TAZI looks at the results of Combiner and fits a new model to the predictions made by itself. This Explanation Model may help us understand how our model (combined) makes predictions depending on the feature set and feature values. Hence, Explanation model is to used to understand your model better and may provide insight to business side of your company into taking more suitable actions. It does so, as stated, by interpreting the results of model(s).

The success of the explanation model is really dependent on the data you are using and its complexity. For complex data sources with thousands of rows and hundreds of features, a simpler explanation model gives the best results in terms of both performance and micro-segmentation. For simple data sources such as breast cancer, however, the more complex the explanation model is the better.

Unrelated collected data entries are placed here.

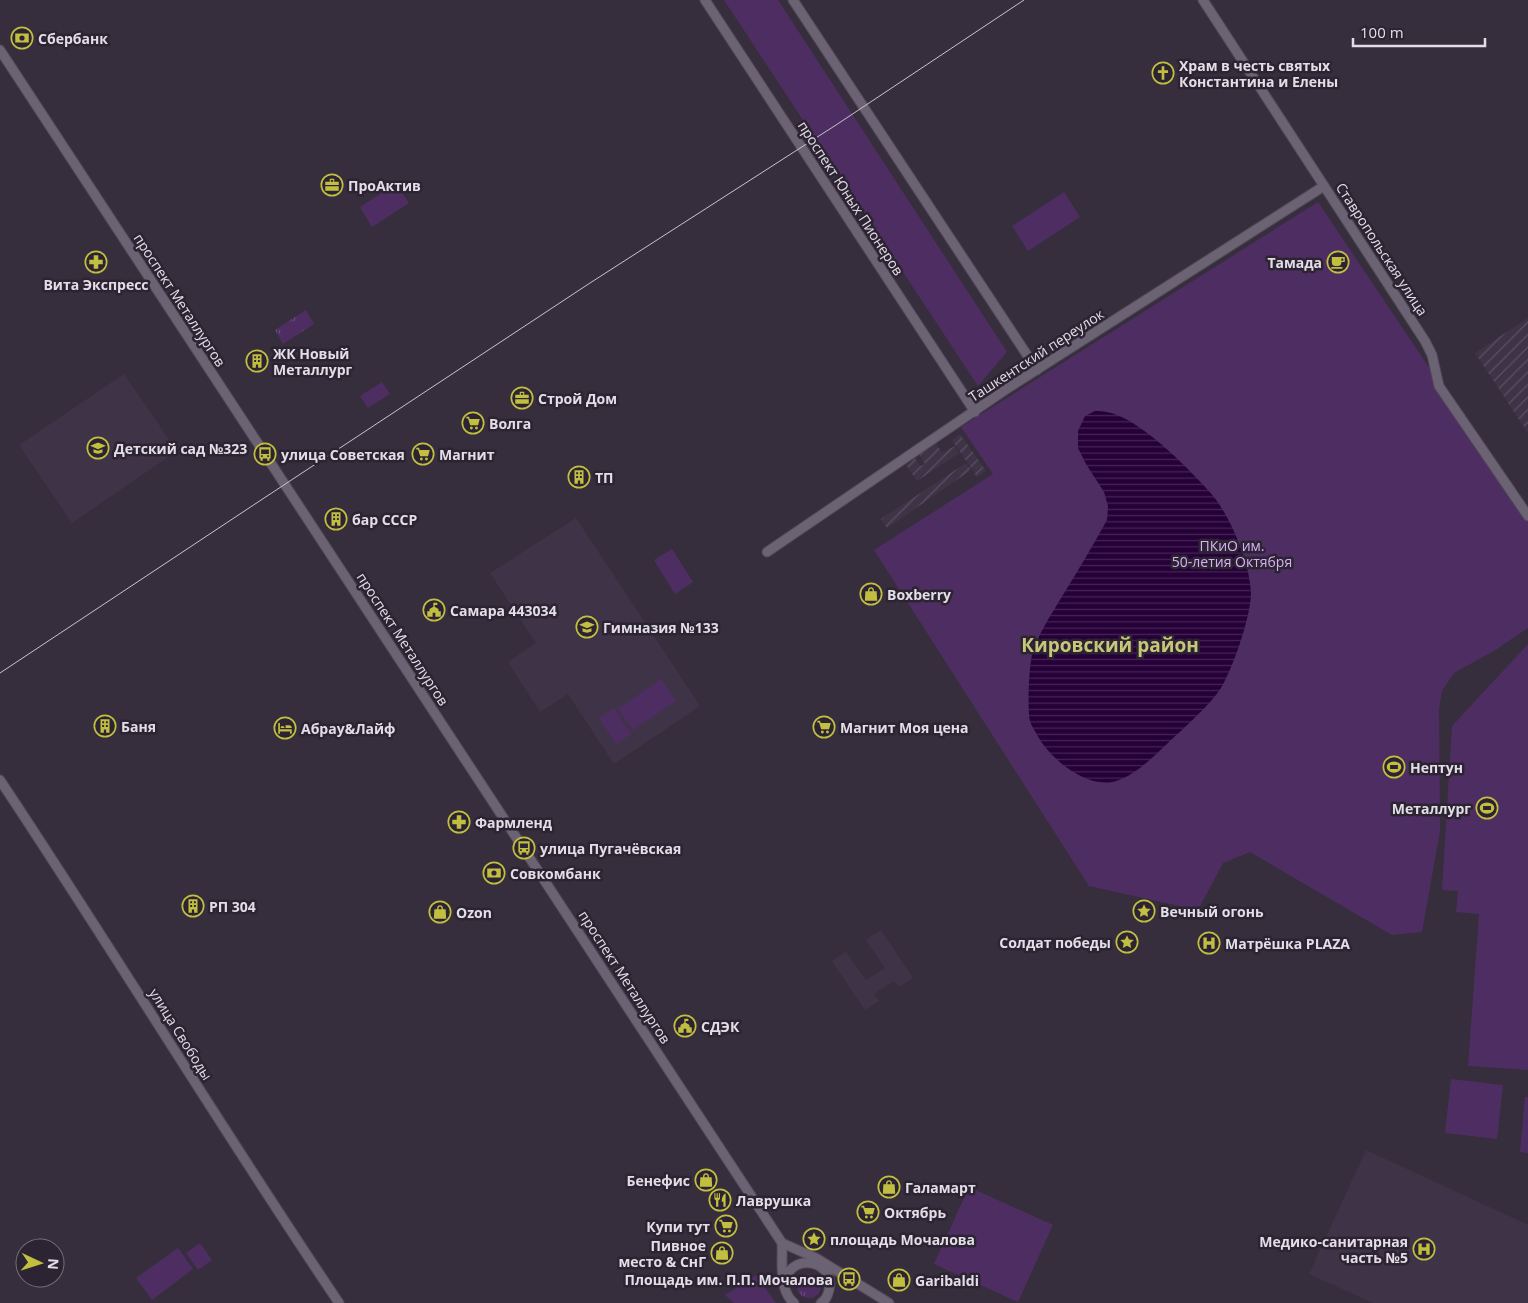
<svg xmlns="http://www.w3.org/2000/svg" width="1528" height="1303" font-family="'Open Sans',sans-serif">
  <defs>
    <pattern id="industrial-furrows" width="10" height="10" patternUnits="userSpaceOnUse" patternTransform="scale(1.25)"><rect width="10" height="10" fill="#3f3348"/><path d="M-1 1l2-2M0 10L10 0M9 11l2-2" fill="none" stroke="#5b5062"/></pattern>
    <pattern id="grass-tufts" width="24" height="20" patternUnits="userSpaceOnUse" patternTransform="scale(1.25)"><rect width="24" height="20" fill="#4e2e62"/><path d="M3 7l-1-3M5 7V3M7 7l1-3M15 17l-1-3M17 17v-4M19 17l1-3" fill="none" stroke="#674c78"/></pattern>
    <pattern id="water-rules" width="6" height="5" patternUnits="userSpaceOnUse" patternTransform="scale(1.25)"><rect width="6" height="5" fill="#260038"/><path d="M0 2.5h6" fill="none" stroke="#452555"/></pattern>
  </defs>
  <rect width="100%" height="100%" fill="#362e3d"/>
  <g fill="#3f3348">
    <polygon points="124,374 177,451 72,523 19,445"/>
    <polygon points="576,518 700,706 614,764 568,694 540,712 508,662 536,643 490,573"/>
    <polygon points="881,930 913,978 899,987 894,981 874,994 879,1001 865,1010 832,961 846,952 866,980 885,968 866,940"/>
    <polygon points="1366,1150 1528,1225 1528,1303 1373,1303 1309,1274"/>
  </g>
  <g fill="url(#industrial-furrows)">
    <polygon points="1528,318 1528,433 1475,353"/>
    <polygon points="960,434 986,471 977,477 952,440"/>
    <polygon points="936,443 942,453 955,446 959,453 917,481 906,465 915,458 921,466 925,464 919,454"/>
    <polygon points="966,463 971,470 887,528 881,519"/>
  </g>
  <g fill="url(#grass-tufts)">
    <polygon points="306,310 314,324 283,344 275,330"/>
    <circle cx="809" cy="1286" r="12"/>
  </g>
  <g fill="#4e2e62">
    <polygon points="724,0 778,0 1007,352 978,386"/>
    <polygon points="396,184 409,203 372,227 360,207"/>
    <polygon points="1064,192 1080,217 1028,251 1012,226"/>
    <polygon points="1318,202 1497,469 1528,511 1528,628 1497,649 1454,673 1442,691 1439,709 1440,831 1422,932 1392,935 1250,852 1223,863 1198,910 1089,886 874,550 993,474 961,427"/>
    <polygon points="382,382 390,394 368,408 360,396"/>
    <polygon points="672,549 693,582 675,594 654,560"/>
    <polygon points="1528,644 1528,1070 1468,1066 1479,914 1456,912 1458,891 1442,890 1452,726"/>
    <polygon points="661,679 676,701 633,730 618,709"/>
    <polygon points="614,708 631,734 616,744 599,718"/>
    <polygon points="1451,1079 1503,1085 1497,1139 1445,1133"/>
    <polygon points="1525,1097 1528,1097 1528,1153 1520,1152"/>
    <polygon points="969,1187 1053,1225 1018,1302 934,1264"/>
    <polygon points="200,1243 212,1260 198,1270 186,1253"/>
    <polygon points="178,1248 193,1269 152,1300 136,1278"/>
    <polygon points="756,1275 776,1303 734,1303 725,1295"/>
  </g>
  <path fill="url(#water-rules)" d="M1095,411C1099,411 1103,411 1107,412C1139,418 1186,466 1208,490C1229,512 1250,562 1251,593C1251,616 1233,668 1221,688C1211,704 1184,728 1169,742C1154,756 1136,775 1116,781C1086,790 1048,757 1036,733C1034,729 1031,725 1030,721C1027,709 1029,663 1033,651C1039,634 1049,618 1058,603C1075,575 1092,548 1107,520L1108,506L1104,492L1086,464L1078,448V431L1085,416Z"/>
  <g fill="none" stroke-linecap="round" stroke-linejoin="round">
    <g stroke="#514a56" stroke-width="11">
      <g id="minor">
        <polyline points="705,0 975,412"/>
        <polyline points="793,0 1037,370"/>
        <polyline points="1203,0 1425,341 1432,355 1439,386 1528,516"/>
        <path d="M0,50L782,1243C783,1261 778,1290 794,1303"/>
        <polyline points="767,552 1008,388 1324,186"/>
        <path d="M0,780C115,953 223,1131 339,1303"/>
        <polyline points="782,1243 816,1258 889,1303"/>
        <path d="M785,1281C792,1251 836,1261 829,1290C828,1295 826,1300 821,1303"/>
      </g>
    </g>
    <use href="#minor" stroke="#6b6273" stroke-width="9"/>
    <polyline stroke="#c9c3ce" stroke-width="1" points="0,673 252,506 590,283 836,125 1024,0"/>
  </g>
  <defs>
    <g id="bank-ring" transform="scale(1.125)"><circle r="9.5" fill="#2c2432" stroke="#c1be40" stroke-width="1.5"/><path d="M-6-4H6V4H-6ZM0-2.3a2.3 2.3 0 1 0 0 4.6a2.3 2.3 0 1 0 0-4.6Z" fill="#c1be40"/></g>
    <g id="church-ring" transform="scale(1.125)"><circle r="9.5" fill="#2c2432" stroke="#c1be40" stroke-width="1.5"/><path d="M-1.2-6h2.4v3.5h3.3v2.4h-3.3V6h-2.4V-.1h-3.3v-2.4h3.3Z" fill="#c1be40"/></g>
    <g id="office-ring" transform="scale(1.125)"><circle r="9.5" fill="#2c2432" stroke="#c1be40" stroke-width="1.5"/><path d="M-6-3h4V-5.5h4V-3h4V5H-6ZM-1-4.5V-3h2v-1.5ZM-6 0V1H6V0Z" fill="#c1be40"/></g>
    <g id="pharmacy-ring" transform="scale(1.125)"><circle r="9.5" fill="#2c2432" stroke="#c1be40" stroke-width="1.5"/><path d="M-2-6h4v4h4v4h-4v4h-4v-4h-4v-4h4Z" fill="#c1be40"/></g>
    <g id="cafe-ring" transform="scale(1.125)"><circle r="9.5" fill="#2c2432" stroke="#c1be40" stroke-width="1.5"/><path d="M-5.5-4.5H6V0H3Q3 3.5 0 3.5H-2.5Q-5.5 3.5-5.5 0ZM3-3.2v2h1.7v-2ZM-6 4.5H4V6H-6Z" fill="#c1be40"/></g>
    <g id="building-ring" transform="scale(1.125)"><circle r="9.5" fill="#2c2432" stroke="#c1be40" stroke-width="1.5"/><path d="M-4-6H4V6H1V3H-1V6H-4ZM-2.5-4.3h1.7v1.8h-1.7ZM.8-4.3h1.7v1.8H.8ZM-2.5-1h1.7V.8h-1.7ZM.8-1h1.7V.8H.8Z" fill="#c1be40"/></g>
    <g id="supermarket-ring" transform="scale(1.125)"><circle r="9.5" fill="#2c2432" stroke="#c1be40" stroke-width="1.5"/><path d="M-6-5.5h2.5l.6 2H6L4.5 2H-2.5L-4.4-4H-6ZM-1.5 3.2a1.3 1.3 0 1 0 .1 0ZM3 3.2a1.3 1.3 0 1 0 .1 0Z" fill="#c1be40"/></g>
    <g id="school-ring" transform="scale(1.125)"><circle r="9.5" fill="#2c2432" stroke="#c1be40" stroke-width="1.5"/><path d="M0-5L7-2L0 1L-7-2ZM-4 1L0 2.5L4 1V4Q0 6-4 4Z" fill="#c1be40"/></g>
    <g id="bus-ring" transform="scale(1.125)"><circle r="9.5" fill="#2c2432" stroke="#c1be40" stroke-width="1.5"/><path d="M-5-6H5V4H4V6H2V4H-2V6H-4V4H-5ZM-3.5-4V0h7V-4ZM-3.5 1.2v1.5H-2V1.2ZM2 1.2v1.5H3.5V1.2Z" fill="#c1be40"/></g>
    <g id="shop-ring" transform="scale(1.125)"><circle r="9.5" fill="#2c2432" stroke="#c1be40" stroke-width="1.5"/><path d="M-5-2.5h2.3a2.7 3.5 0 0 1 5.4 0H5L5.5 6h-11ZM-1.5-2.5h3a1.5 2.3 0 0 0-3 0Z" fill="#c1be40"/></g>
    <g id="civic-ring" transform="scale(1.125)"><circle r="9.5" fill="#2c2432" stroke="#c1be40" stroke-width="1.5"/><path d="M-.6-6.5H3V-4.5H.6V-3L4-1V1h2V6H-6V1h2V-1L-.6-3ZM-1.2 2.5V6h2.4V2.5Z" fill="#c1be40"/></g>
    <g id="hotel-ring" transform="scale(1.125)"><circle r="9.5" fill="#2c2432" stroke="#c1be40" stroke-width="1.5"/><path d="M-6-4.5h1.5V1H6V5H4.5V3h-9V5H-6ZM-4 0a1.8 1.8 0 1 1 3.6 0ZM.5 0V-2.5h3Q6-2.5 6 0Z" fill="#c1be40"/></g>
    <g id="stadium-ring" transform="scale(1.125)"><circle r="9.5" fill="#2c2432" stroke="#c1be40" stroke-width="1.5"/><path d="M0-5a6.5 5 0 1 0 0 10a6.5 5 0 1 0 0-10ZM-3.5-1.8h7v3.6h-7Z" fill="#c1be40"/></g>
    <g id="sight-ring" transform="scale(1.125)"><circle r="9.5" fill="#2c2432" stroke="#c1be40" stroke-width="1.5"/><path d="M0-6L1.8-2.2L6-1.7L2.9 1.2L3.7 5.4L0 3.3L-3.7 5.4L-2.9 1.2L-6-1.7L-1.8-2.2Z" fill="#c1be40"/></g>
    <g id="hospital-ring" transform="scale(1.125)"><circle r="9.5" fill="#2c2432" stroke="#c1be40" stroke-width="1.5"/><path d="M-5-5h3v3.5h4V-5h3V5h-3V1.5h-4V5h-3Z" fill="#c1be40"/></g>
    <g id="restaurant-ring" transform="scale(1.125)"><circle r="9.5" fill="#2c2432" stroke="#c1be40" stroke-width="1.5"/><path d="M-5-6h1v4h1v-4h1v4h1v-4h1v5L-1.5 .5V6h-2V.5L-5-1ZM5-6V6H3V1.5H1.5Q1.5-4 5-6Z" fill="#c1be40"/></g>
  </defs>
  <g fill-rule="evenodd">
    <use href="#bank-ring" x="22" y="38"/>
    <use href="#church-ring" x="1163" y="73"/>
    <use href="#office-ring" x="332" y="185"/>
    <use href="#pharmacy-ring" x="96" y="262"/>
    <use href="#cafe-ring" x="1338" y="262"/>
    <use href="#building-ring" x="257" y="361"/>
    <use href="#office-ring" x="522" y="398"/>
    <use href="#supermarket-ring" x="473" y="423"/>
    <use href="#school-ring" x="98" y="448"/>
    <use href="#bus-ring" x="265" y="454"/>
    <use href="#supermarket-ring" x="423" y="454"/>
    <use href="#building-ring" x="579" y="477"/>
    <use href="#building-ring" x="336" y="519"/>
    <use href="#shop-ring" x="871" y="594"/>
    <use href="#civic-ring" x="434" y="610"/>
    <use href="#school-ring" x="587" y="627"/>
    <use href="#building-ring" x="105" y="726"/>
    <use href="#supermarket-ring" x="824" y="727"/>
    <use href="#hotel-ring" x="285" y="728"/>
    <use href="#stadium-ring" x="1394" y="767"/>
    <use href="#stadium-ring" x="1487" y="808"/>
    <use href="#pharmacy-ring" x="459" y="822"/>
    <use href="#bus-ring" x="524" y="848"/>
    <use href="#bank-ring" x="494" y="873"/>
    <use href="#building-ring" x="193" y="906"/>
    <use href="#sight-ring" x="1144" y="911"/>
    <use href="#shop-ring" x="440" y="912"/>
    <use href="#sight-ring" x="1127" y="942"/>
    <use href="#hospital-ring" x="1209" y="943"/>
    <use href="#civic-ring" x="685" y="1026"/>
    <use href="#shop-ring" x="706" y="1180"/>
    <use href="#shop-ring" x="889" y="1187"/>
    <use href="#restaurant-ring" x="720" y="1200"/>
    <use href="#supermarket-ring" x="868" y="1212"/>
    <use href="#supermarket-ring" x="726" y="1226"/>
    <use href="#sight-ring" x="814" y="1239"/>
    <use href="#hospital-ring" x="1424" y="1249"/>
    <use href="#shop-ring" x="722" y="1253"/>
    <use href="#bus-ring" x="849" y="1279"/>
    <use href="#shop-ring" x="899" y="1280"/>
  </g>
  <g text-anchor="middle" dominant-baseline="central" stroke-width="5" stroke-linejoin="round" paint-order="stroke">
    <g font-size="14" font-weight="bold" fill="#e3dde7" stroke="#2c2432" text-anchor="start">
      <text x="38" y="38">Сбербанк</text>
      <text x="1179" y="65">Храм в честь святых<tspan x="1179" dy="16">Константина и Елены</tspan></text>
      <text x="348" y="185">ПроАктив</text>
      <text x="1322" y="262" text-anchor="end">Тамада</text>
      <text x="96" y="284" text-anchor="middle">Вита Экспресс</text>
      <text x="273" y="353">ЖК Новый<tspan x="273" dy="16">Металлург</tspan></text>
      <text x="538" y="398">Строй Дом</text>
      <text x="489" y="423">Волга</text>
      <text x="114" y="448">Детский сад №323</text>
      <text x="281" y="454">улица Советская</text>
      <text x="439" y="454">Магнит</text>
      <text x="595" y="477">ТП</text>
      <text x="352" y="519">бар СССР</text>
      <text x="887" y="594">Boxberry</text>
      <text x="450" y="610">Самара 443034</text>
      <text x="603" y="627">Гимназия №133</text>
      <text x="121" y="726">Баня</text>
      <text x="840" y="727">Магнит Моя цена</text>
      <text x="301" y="728">Абрау&amp;Лайф</text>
      <text x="1410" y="767">Нептун</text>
      <text x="1471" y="808" text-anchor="end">Металлург</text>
      <text x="475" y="822">Фармленд</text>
      <text x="540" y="848">улица Пугачёвская</text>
      <text x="510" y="873">Совкомбанк</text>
      <text x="209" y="906">РП 304</text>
      <text x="1160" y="911">Вечный огонь</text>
      <text x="456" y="912">Ozon</text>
      <text x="1111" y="942" text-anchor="end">Солдат победы</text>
      <text x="1225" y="943">Матрёшка PLAZA</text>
      <text x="701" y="1026">СДЭК</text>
      <text x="690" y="1180" text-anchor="end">Бенефис</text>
      <text x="905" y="1187">Галамарт</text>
      <text x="736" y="1200">Лаврушка</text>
      <text x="884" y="1212">Октябрь</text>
      <text x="710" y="1226" text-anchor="end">Купи тут</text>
      <text x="830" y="1239">площадь Мочалова</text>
      <text x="1408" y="1241" text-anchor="end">Медико-санитарная<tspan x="1408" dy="16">часть №5</tspan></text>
      <text x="706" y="1245" text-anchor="end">Пивное<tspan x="706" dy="16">место &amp; СнГ</tspan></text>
      <text x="833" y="1279" text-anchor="end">Площадь им. П.П. Мочалова</text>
      <text x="915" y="1280">Garibaldi</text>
    </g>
    <g font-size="14" fill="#e3dde7" stroke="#2c2432">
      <text transform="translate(851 198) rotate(57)">проспект Юных Пионеров</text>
      <text transform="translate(1382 249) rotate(57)">Ставропольская улица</text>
      <text transform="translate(180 300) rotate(57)">проспект Металлургов</text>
      <text transform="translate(1036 355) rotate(-33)">Ташкентский переулок</text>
      <text transform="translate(403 639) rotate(57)">проспект Металлургов</text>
      <text transform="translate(625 977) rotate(57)">проспект Металлургов</text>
      <text transform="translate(181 1034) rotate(58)">улица Свободы</text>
    </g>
    <g font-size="14" fill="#d9b0f6" stroke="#2c2432">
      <text x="1232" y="545">ПКиО им.<tspan x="1232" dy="16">50-летия Октября</tspan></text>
    </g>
    <g font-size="19" font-weight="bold" fill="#c8c779" stroke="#2c2432">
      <text x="1110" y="645">Кировский район</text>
    </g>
  </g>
  <g transform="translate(40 1263) rotate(94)"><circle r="24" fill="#2c2432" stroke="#756e7a"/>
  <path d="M0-4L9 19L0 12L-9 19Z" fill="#c1be40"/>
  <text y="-8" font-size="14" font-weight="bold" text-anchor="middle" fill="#e3dde7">N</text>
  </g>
  <path d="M1353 38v8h132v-8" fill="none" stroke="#e3dde7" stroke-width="2.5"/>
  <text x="1360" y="38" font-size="15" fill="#e3dde7" stroke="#2c2432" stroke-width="4" paint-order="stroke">100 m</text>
</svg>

Edit: You can eactivate or deactivate the explanation model.

Additional Parameters: It helps to configure the model parameters.

  • Max Levels: Maximum depth of the tree. Higher number of levels increases model complexity.

  • Impurity Threshold: Impurity threshold for a node to be splitted. Default Value: 0. Increase for simpler model: 0.001, ..., 0.045.

  • Instance Threshold: Instance threshold for a node to be splitted. Default Value: 300. Increase for simpler model: 30, ..., 1000.

  • Instance Threshold Classify: Instance threshold for a leaf to use its label as opposed to its parent's label.

  • Leaf Split Threshold: Minimum percentage of minority class on a node to be splitted. Default: 0.05

  • Training Bucket Size: Number of training instances to wait before updating the model. Increase for faster model training. Increasing may reduce accuracy.

  • Lambda Decay: Aging factor - related with parameter forgetHorizonInstanceCount.

  • Alpha Confidence: It should be less than 0.5-impurityThreshold and impurityThreshold.

  • Gamma Multiplier: Used to scale how much entropy difference between features is big enough.

  • Signature Precision: Signature precision to be shown in output.

  • Max Unique Values: Max unique values to be kept in histograms. Default value: 10000. Reduce for simpler model.

  • Classification Method: Classfication method applied in nodes which are majority, naive bayes, confusion cost. Choose majority for simpler model.

  • Min Node Count: Minimum node size of the tree. It implicity sets the depth of the tree.